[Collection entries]
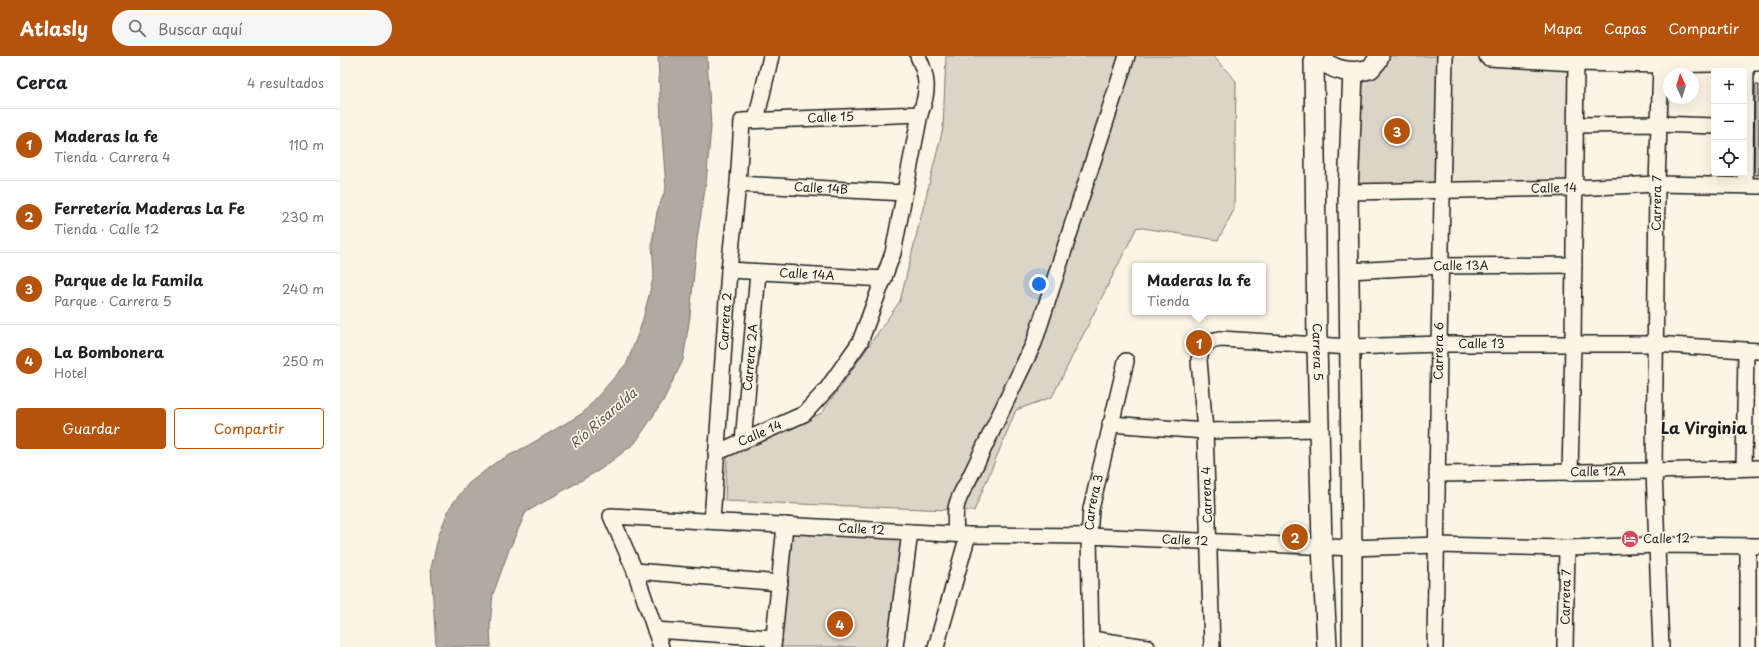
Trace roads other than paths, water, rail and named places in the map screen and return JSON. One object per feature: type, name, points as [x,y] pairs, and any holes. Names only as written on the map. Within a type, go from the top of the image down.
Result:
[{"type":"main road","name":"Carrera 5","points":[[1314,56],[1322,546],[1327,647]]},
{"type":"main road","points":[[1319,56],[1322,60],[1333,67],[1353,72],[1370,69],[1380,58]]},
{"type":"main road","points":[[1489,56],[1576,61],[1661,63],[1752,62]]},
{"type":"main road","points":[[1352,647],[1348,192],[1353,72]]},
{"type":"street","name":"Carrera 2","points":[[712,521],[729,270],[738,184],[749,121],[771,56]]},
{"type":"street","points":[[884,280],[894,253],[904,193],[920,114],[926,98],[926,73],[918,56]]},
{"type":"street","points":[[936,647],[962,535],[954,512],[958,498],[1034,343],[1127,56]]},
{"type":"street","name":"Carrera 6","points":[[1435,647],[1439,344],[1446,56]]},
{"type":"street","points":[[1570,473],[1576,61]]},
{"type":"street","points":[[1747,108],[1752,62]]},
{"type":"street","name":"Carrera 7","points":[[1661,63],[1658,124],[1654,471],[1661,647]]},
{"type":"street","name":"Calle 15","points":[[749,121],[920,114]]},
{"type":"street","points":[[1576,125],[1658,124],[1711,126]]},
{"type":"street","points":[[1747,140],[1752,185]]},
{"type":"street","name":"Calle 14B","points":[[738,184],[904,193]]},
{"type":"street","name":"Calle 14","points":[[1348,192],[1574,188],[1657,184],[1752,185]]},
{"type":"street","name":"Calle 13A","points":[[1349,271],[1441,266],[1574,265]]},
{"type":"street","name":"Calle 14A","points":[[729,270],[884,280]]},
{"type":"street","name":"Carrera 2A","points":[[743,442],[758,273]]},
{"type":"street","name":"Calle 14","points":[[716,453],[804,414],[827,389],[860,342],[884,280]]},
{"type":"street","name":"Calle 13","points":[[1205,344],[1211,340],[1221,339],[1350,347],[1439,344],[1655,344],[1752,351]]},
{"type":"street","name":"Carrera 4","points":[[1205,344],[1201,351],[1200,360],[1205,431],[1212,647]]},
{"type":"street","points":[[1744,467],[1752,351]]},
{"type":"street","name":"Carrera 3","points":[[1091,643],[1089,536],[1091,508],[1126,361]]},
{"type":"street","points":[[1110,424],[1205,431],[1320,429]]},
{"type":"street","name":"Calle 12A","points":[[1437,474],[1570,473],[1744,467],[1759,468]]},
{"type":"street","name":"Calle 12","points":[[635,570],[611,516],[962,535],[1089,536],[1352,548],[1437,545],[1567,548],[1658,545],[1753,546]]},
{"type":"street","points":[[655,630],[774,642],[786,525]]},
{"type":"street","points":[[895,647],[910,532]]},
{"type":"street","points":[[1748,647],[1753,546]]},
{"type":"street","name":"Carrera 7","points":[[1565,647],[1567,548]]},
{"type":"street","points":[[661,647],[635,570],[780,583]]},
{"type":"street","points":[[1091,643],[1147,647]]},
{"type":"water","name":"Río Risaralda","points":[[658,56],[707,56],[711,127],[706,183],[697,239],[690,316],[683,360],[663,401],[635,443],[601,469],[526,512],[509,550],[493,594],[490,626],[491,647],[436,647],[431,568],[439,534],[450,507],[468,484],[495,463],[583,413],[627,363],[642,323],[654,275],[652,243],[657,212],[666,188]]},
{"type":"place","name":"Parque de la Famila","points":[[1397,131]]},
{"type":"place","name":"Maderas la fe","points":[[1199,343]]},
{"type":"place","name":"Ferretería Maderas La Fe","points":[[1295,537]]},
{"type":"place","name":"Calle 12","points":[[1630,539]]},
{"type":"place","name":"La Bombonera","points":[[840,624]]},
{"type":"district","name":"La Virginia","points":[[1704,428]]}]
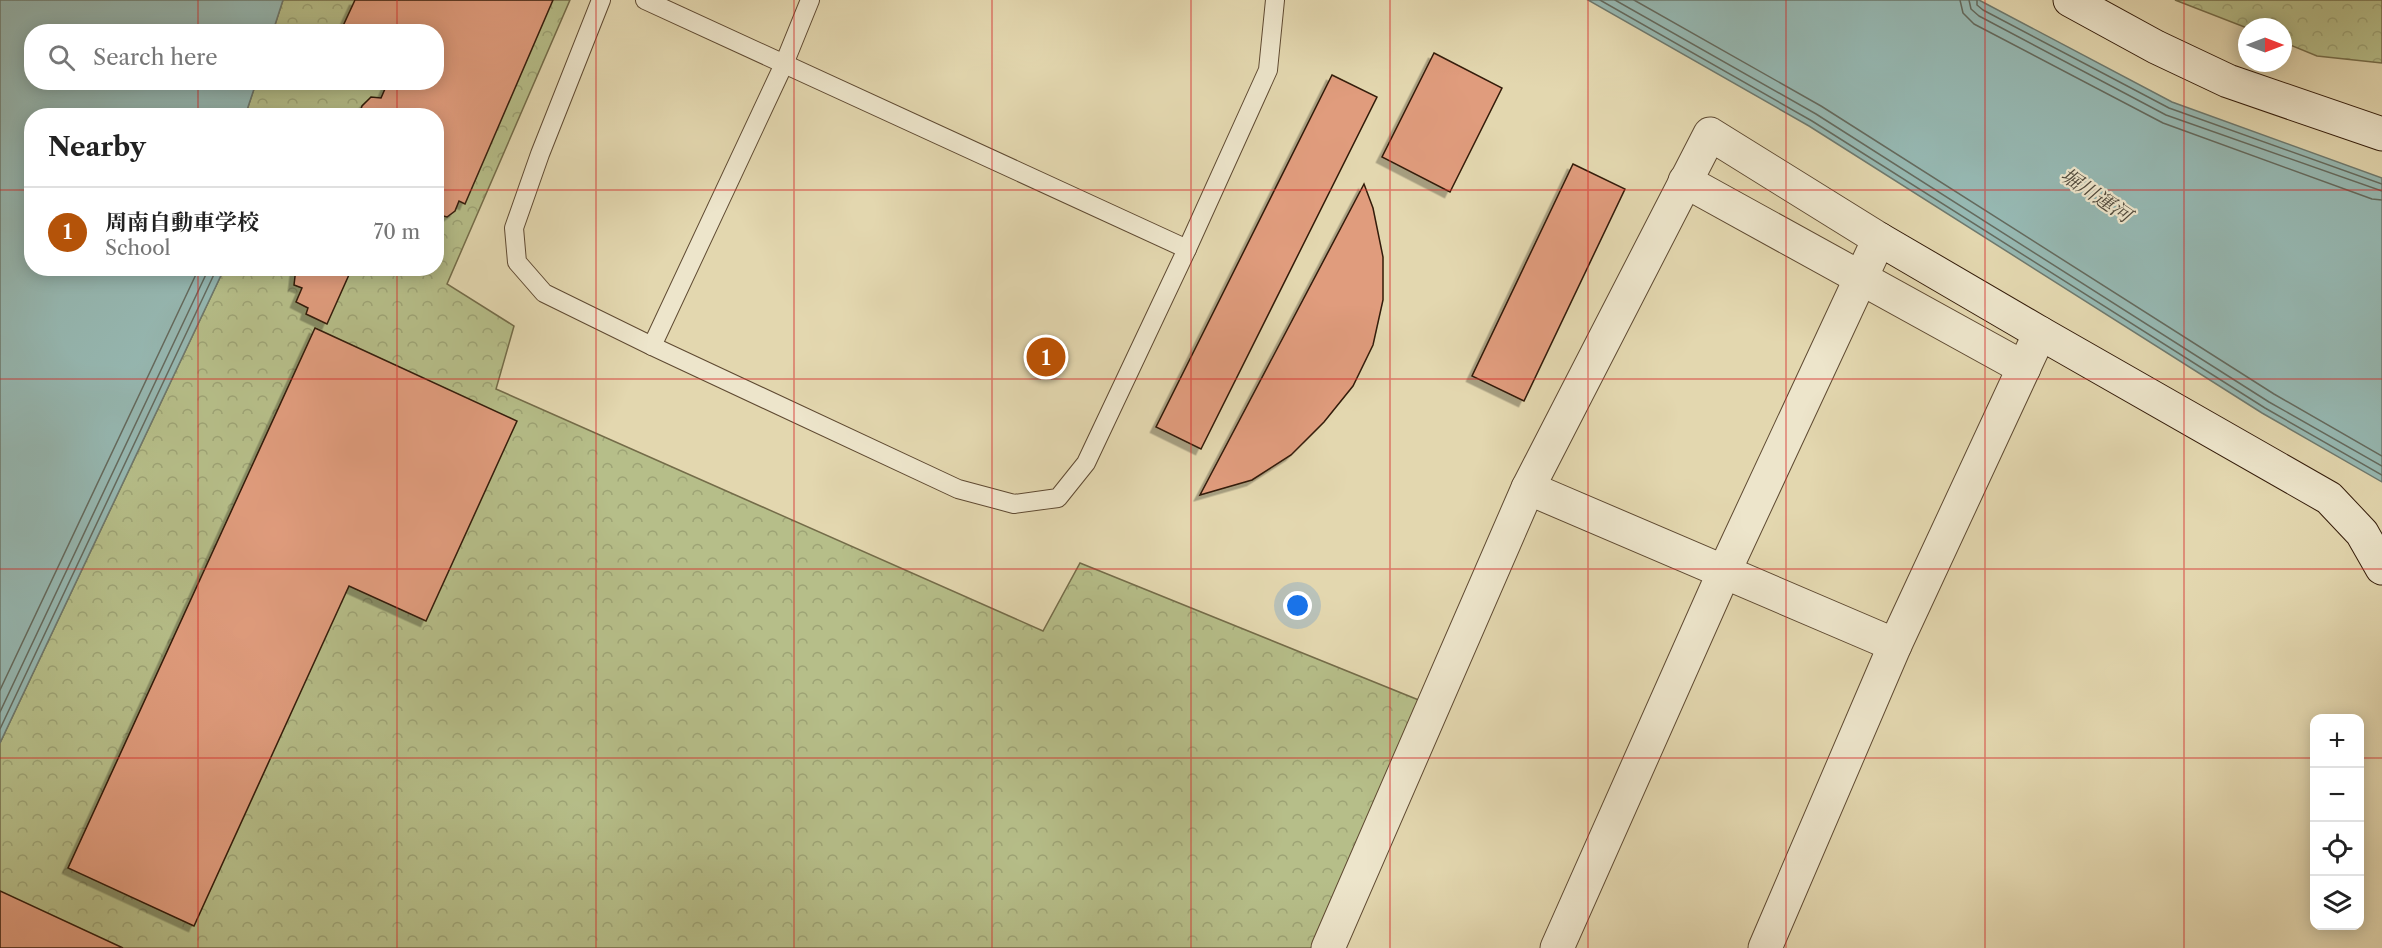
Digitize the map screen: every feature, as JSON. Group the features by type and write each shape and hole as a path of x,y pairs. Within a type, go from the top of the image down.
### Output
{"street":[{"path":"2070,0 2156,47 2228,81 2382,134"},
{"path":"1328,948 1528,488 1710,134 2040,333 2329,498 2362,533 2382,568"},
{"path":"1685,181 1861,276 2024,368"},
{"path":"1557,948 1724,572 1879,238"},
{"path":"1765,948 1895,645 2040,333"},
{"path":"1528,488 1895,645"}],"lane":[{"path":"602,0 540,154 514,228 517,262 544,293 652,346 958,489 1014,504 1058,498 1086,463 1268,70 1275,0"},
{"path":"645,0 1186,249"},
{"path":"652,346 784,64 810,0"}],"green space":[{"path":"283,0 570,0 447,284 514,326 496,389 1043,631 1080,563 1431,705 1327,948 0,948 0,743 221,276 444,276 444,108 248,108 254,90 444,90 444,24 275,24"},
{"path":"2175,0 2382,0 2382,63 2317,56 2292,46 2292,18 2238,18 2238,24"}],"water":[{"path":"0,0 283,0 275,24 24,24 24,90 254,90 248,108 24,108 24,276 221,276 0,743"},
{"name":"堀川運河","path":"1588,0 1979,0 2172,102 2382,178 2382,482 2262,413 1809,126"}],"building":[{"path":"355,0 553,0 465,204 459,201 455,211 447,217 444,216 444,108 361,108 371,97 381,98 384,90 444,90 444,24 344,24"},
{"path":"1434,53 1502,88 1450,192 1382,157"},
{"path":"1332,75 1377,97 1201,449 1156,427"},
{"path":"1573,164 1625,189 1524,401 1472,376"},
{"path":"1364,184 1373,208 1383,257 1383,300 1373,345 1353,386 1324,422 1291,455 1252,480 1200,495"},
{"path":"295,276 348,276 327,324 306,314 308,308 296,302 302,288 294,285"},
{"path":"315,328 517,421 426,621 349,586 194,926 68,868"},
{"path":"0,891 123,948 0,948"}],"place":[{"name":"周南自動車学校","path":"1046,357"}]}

• _What you need to do_: The required answer is each line of the entries containing the string "Within".

• _Task solution_:
Trace roads other than paths, water, rail and named places in the map screen and return JSON. One object per feature: type, name, points as [x,y] pairs, and any holes. Names only as written on the map. Within a type, go from the top of the image down.
Digitize the map screen: every feature, as JSON. Group the features by type and write each shape and hole as a path of x,y pairs. Within a type, go from the top of the image down.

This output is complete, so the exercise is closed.